Vygon (UK) Ltd
- Company type: Limited company
- Industry: Health care
- Founded: 1973
- Founder: Pierre Simonet
- Headquarters: Swindon, UK
- Key people: Les Davies, MD
- Revenue: ▲£54Million GBP (2011)
- Website: www.vygon.co.uk

= Vygon (UK) =

Vygon (UK) Ltd is the largest subsidiary in terms of turnover (54 million in 2011) of the French medical devices Vygon SA, which specializes in the design, manufacture, and distribution of medical and surgical devices. It is based in Swindon, Wiltshire and operates throughout the United Kingdom. The company was founded in 1973 and originally based in Cirencester, Gloucestershire, until its relocation to The Pierre Simonet Building, Swindon in 2011. In 2012 it achieved ISO 9001 and ISO 13485 accreditation and certification for its Management Systems.

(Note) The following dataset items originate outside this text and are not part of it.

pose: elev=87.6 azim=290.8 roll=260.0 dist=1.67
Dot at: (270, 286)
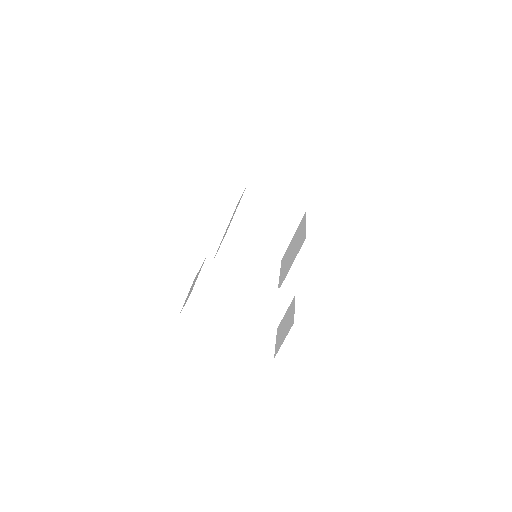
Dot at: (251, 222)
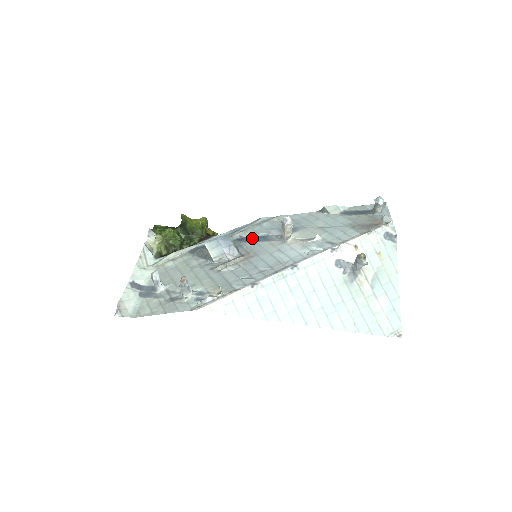
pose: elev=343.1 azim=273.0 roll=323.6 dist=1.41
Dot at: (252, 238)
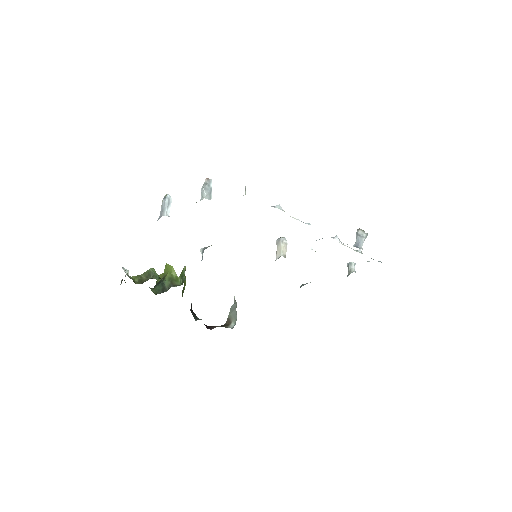
Dot at: occluded
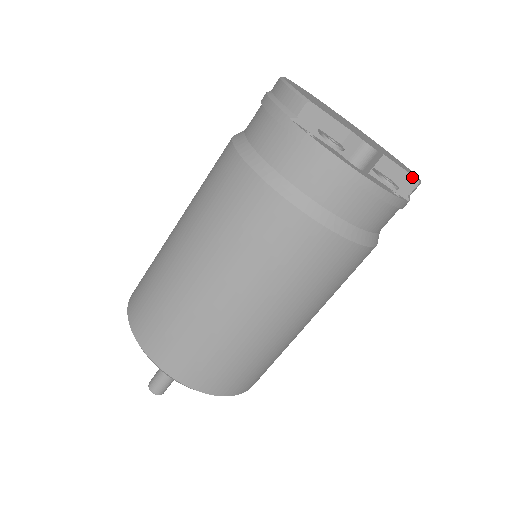
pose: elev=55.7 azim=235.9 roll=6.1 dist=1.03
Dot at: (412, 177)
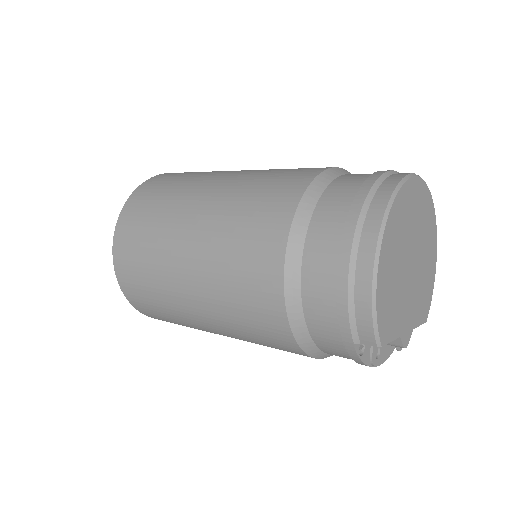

The company's product portfolio includes a wide range of products such as catheters, cannulas, and other devices for use in critical care, anaesthesia, neonatology, and other specialist areas.

==History==
Vygon SA was founded in Écouen by Belgian engineer Pierre Simonet in 1962. In 1968 Vygon SA opened the first subsidiary in Germany, and in 1970 more manufacturing sites were opened in France, Germany and Belgium.

Vygon (UK) Ltd was founded in 1973 with its headquarters in Cirencester, Gloucestershire. It opened another two sites in South Cerney, Gloucestershire in 2009, before relocating the whole business to the former Motorola Groundwell building in Swindon. Vygon renamed its new premises The Pierre Simonet Building, in honour of Vygon's original founder. Vygon is run by Stephane Regnault, husband of Pierre Simonet’s granddaughter.

At present, the Vygon group as a whole has 26 branches, 11 production facilities and approximately 2,780 employees. The group produces around 210 million medical products annually and markets them in 120 countries worldwide. In the 2024 fiscal year, Vygon achieved global revenue of €417.9 million. In the United States, Vygon is among the tenants of manufacturing and office facility in Worcester, Pennsylvania.

==Environmental==
Vygon (UK) Ltd claims to support Principles 7, 8 and 9 of the United Nations Global Compact concerning the environment, which includes: following the precautionary approach set out in the Rio Declaration; encouraging initiatives to promote greater environmental responsibility; and encouraging development and diffusion of environmentally friendly technologies.

==Products==
Vygon's product ranges extend across many therapeutic specialities, including vascular access, regional anaesthesia, IV management, neonatology and enteral feeding. It distributes the MIC ranges of enteral feeding products throughout the UK on behalf of Kimberly-Clark.

In 2012 Vygon launched Curos Port Protectors into the UK, which it distributes on behalf of Ivera Medical.

== Awards ==
In 2015, the company was awarded the Investors in People accolade, becoming one of the 8% of companies who have succeeded in being accredited by Investors in People (IiP) after applying.